TASK ITEM: Search term "CIRCLE": please copy every line of the records below that contains it.

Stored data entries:
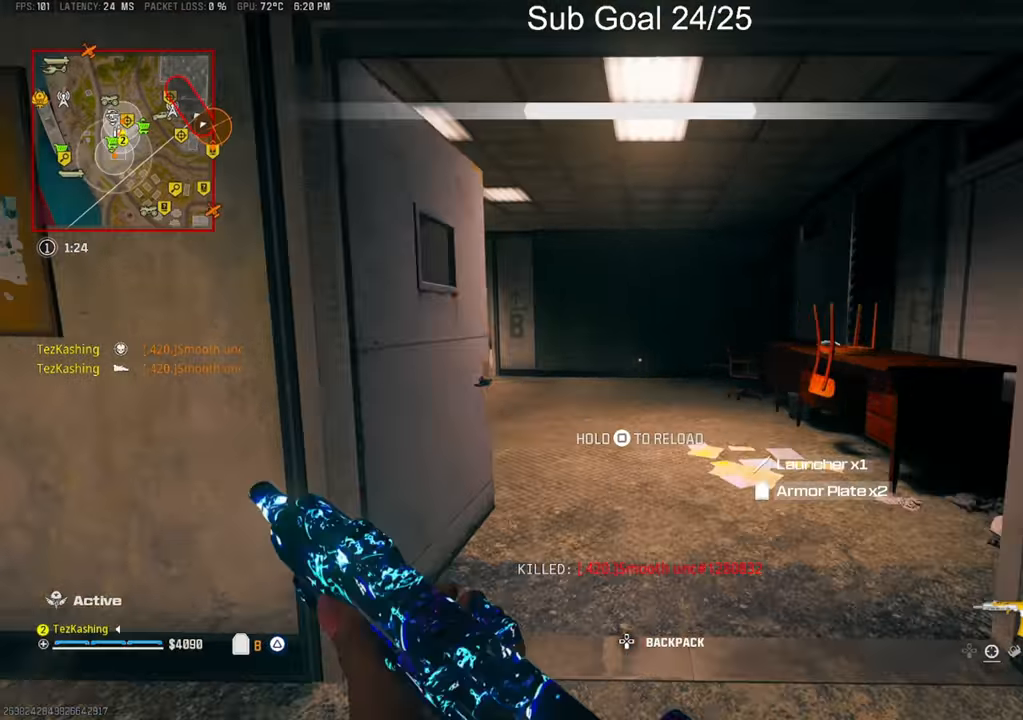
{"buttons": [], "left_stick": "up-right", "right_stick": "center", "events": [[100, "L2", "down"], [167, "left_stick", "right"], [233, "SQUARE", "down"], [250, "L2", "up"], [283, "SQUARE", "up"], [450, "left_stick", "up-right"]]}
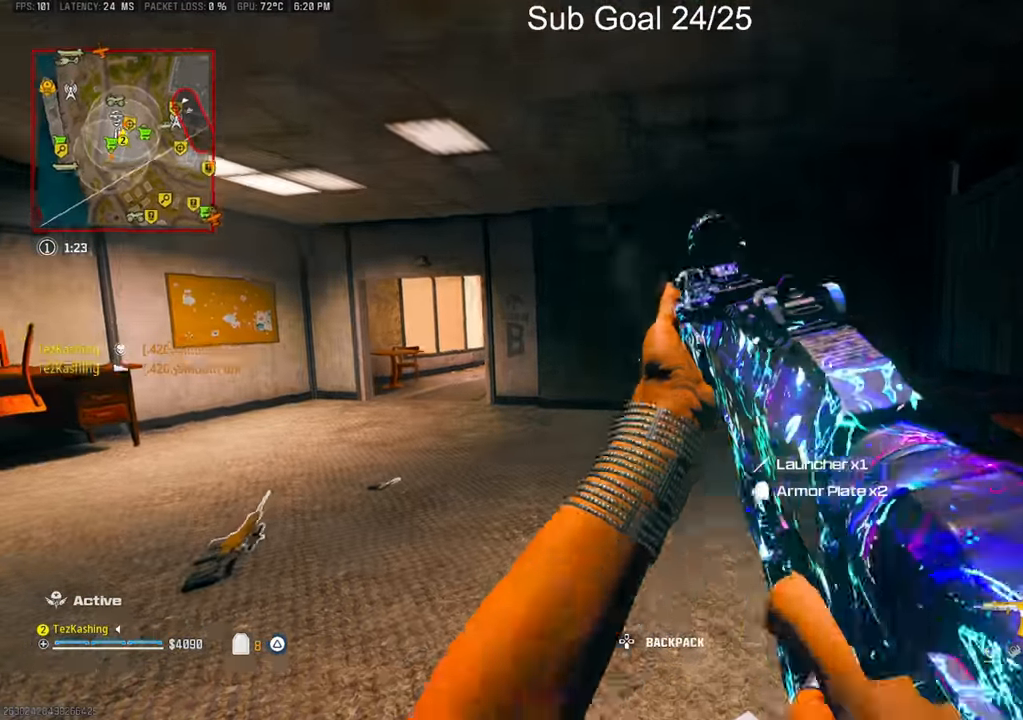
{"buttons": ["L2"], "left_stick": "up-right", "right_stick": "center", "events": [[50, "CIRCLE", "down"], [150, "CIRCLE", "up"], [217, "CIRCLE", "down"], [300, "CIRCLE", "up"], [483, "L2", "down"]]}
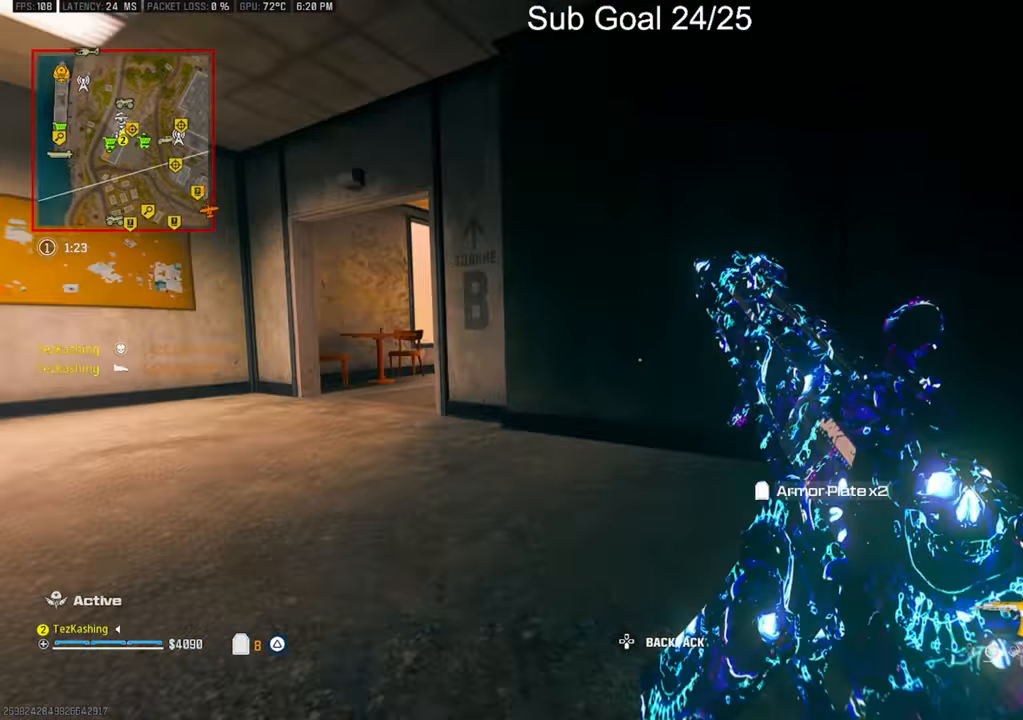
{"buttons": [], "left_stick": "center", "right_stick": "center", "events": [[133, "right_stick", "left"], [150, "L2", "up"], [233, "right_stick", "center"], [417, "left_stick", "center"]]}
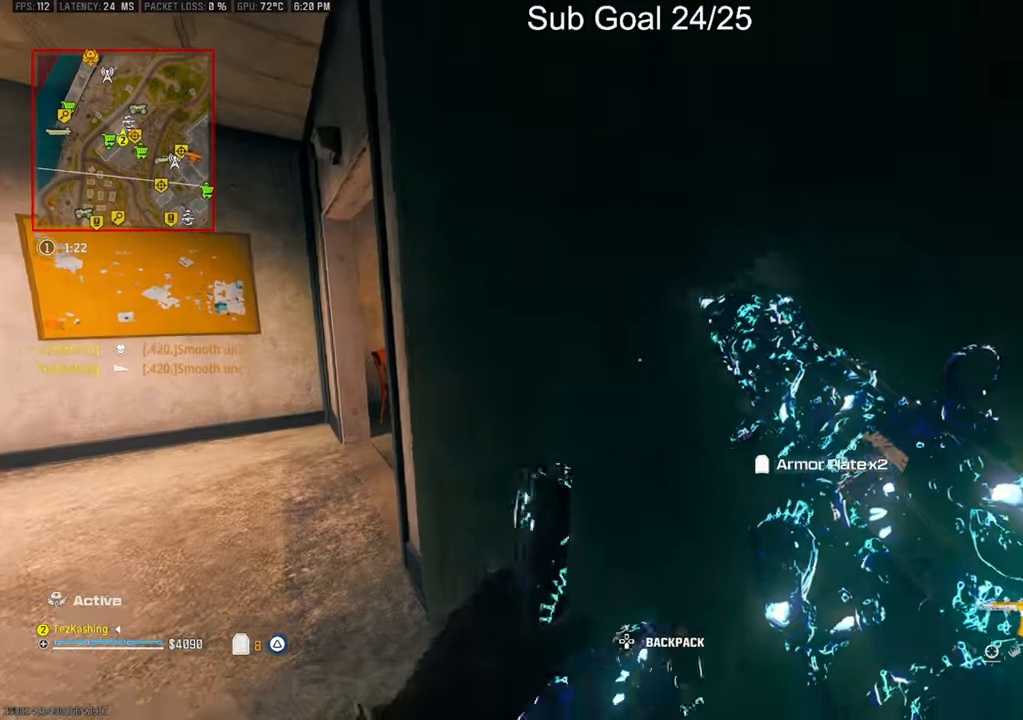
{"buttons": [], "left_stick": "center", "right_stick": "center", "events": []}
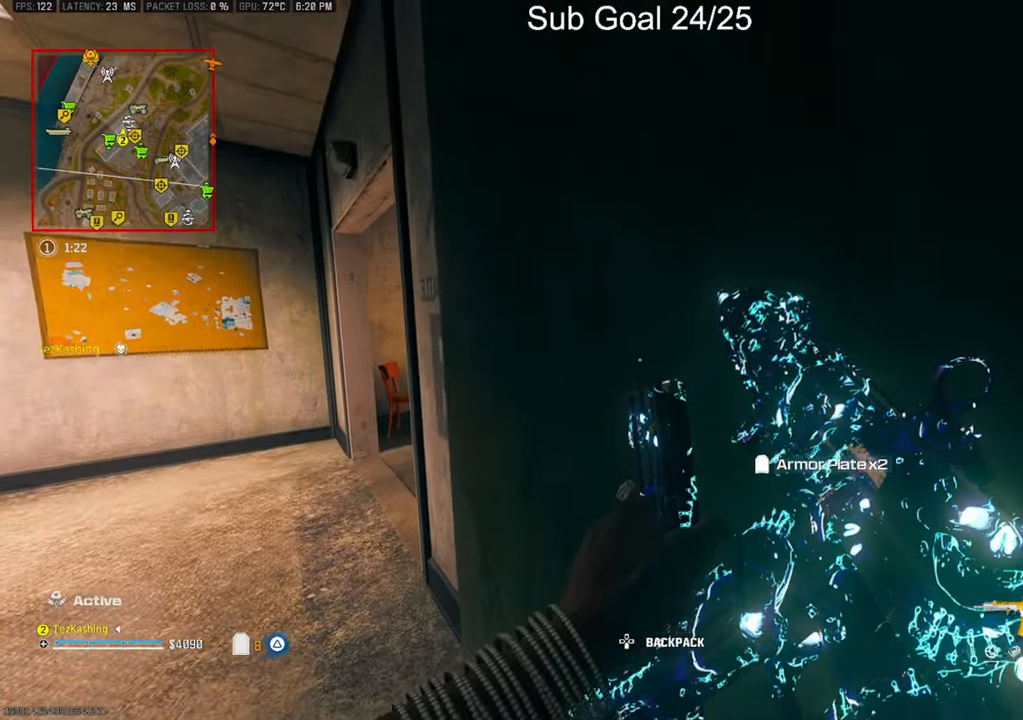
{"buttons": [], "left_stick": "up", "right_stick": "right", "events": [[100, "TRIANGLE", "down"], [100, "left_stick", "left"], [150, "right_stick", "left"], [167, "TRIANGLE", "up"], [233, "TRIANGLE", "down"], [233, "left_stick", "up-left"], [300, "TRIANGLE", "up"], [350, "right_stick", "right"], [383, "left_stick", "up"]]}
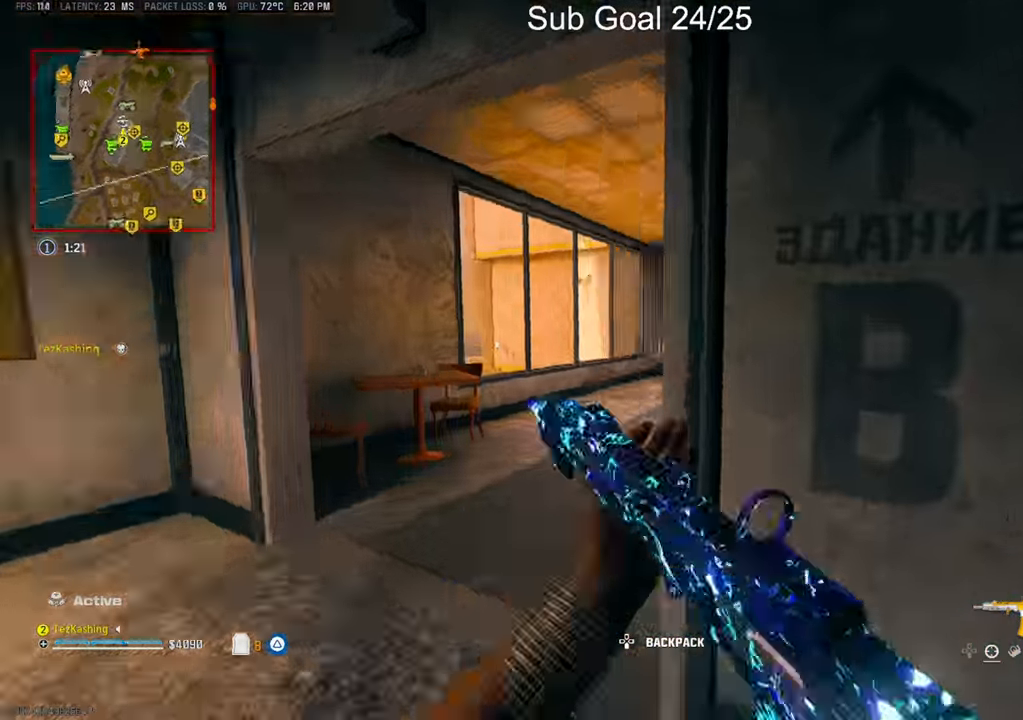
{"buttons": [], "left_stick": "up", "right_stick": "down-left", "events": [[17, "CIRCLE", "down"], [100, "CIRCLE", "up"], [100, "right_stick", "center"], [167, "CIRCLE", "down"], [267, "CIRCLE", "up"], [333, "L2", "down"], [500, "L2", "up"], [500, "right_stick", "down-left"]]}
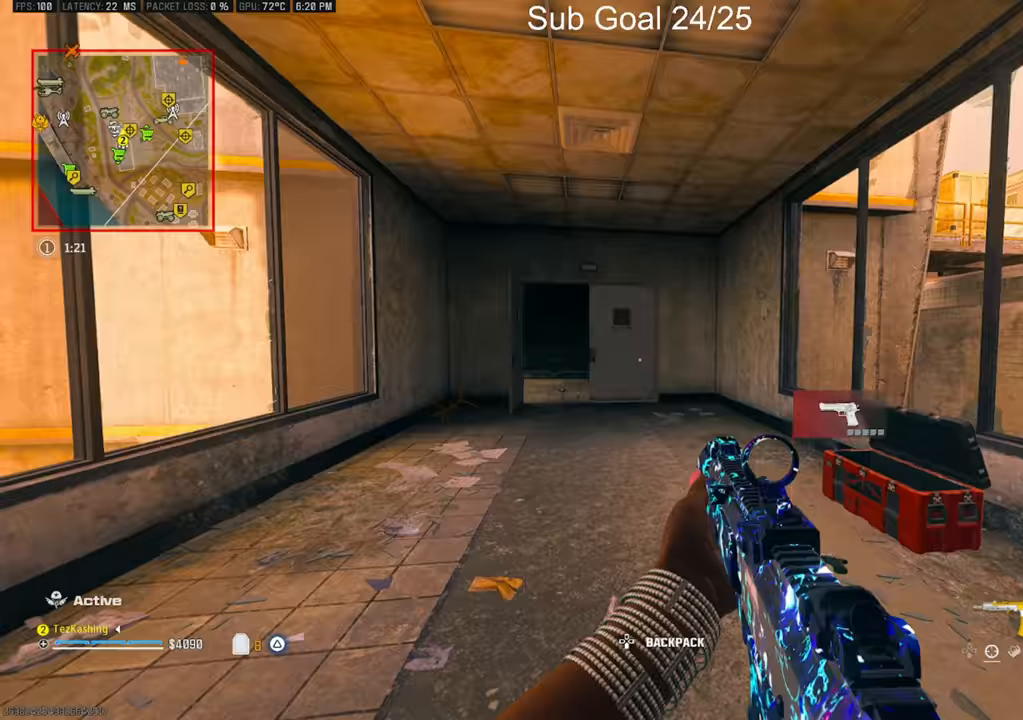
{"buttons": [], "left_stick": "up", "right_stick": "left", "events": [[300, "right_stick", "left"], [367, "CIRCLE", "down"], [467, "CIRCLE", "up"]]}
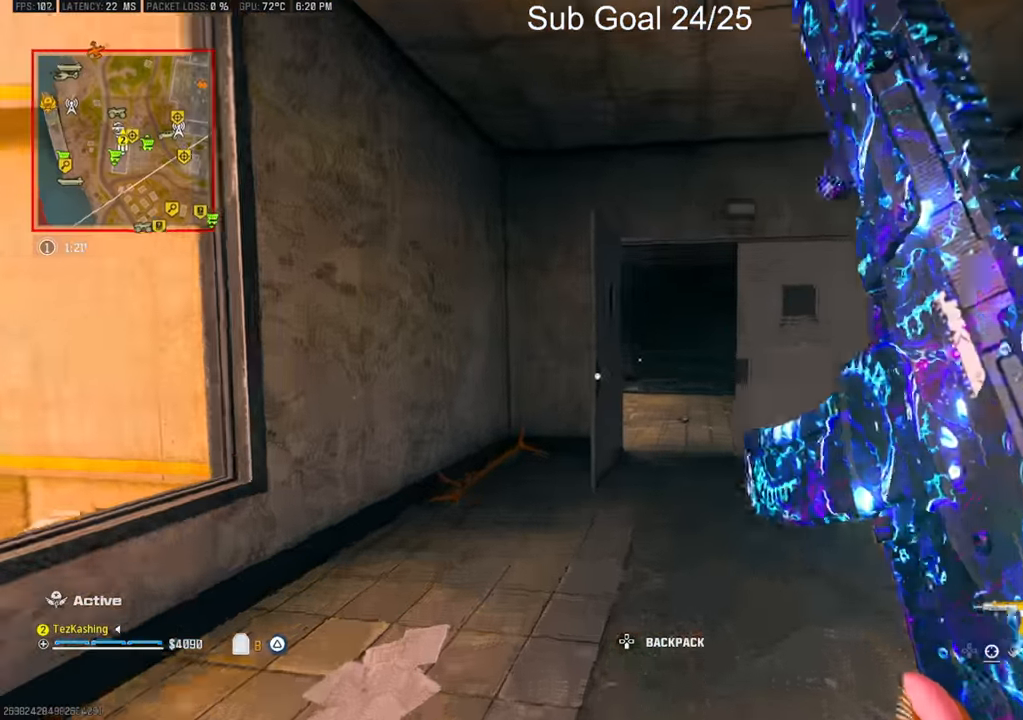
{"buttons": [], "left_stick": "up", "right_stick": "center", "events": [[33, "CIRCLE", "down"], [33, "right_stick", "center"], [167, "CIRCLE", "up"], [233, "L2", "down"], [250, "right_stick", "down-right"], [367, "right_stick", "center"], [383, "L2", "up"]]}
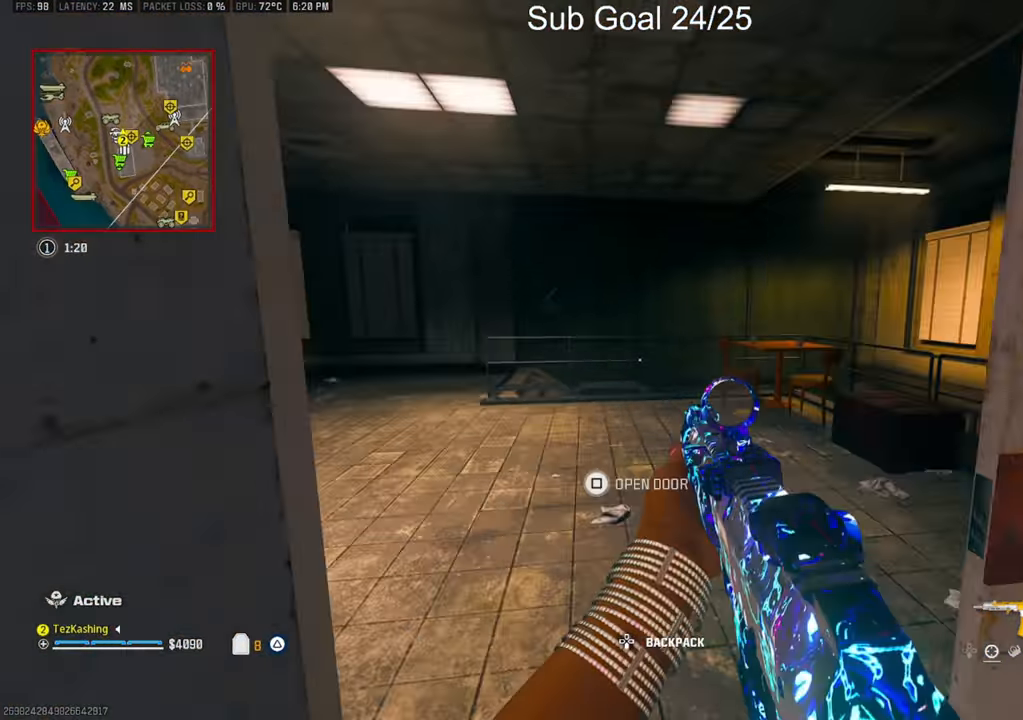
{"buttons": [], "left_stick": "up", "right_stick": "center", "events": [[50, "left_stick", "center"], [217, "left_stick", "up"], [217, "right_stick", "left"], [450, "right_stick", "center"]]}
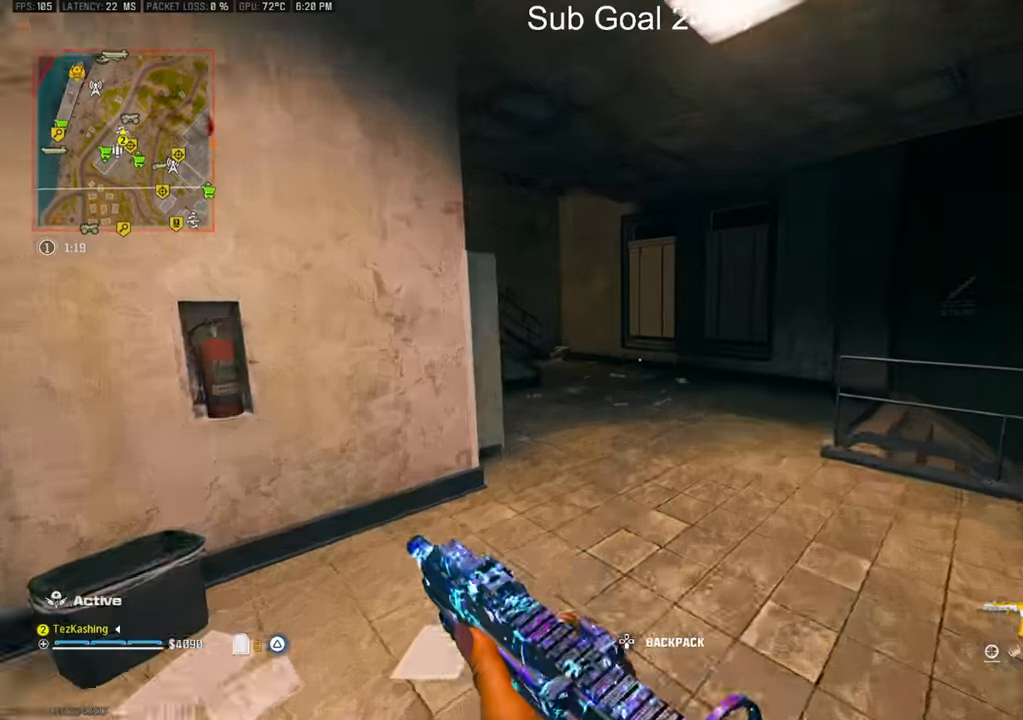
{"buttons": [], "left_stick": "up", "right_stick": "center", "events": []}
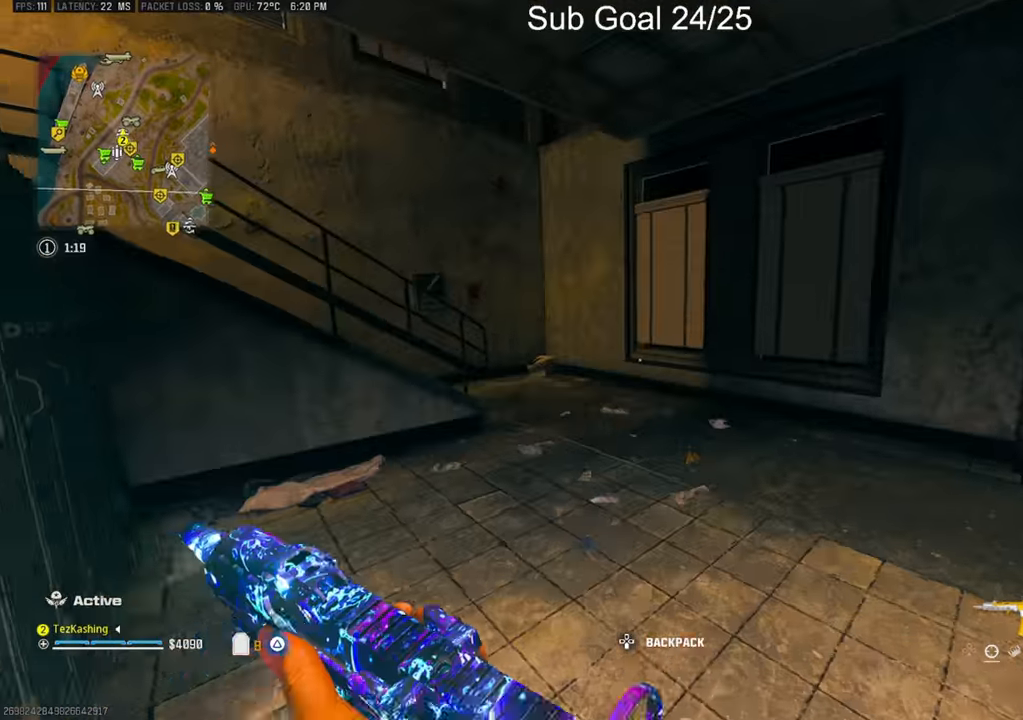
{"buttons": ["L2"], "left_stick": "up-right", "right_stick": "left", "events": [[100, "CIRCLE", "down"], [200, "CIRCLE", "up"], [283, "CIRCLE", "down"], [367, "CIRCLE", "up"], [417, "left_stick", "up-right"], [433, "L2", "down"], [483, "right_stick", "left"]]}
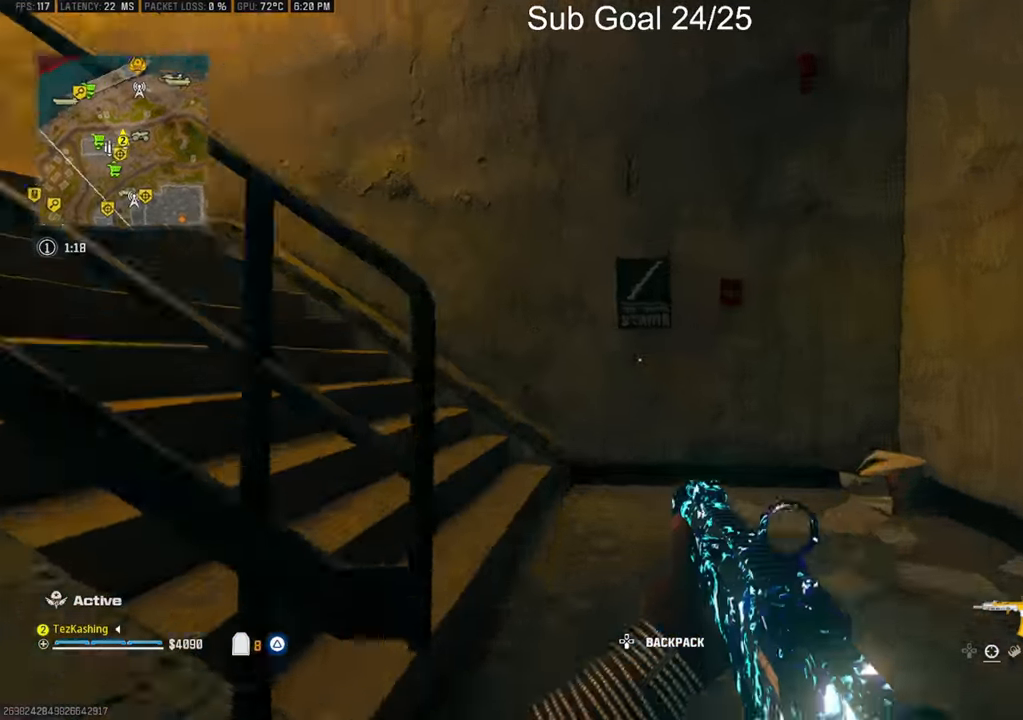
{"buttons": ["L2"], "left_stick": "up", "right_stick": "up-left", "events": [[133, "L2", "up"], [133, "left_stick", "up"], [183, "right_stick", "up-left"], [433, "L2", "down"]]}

SOLVED EXERCISE:
{"buttons": ["L2"], "left_stick": "up-right", "right_stick": "center", "events": [[50, "CIRCLE", "down"], [150, "CIRCLE", "up"], [217, "CIRCLE", "down"], [300, "CIRCLE", "up"], [483, "L2", "down"]]}
{"buttons": [], "left_stick": "up", "right_stick": "down-left", "events": [[17, "CIRCLE", "down"], [100, "CIRCLE", "up"], [100, "right_stick", "center"], [167, "CIRCLE", "down"], [267, "CIRCLE", "up"], [333, "L2", "down"], [500, "L2", "up"], [500, "right_stick", "down-left"]]}
{"buttons": [], "left_stick": "up", "right_stick": "left", "events": [[300, "right_stick", "left"], [367, "CIRCLE", "down"], [467, "CIRCLE", "up"]]}
{"buttons": [], "left_stick": "up", "right_stick": "center", "events": [[33, "CIRCLE", "down"], [33, "right_stick", "center"], [167, "CIRCLE", "up"], [233, "L2", "down"], [250, "right_stick", "down-right"], [367, "right_stick", "center"], [383, "L2", "up"]]}
{"buttons": ["L2"], "left_stick": "up-right", "right_stick": "left", "events": [[100, "CIRCLE", "down"], [200, "CIRCLE", "up"], [283, "CIRCLE", "down"], [367, "CIRCLE", "up"], [417, "left_stick", "up-right"], [433, "L2", "down"], [483, "right_stick", "left"]]}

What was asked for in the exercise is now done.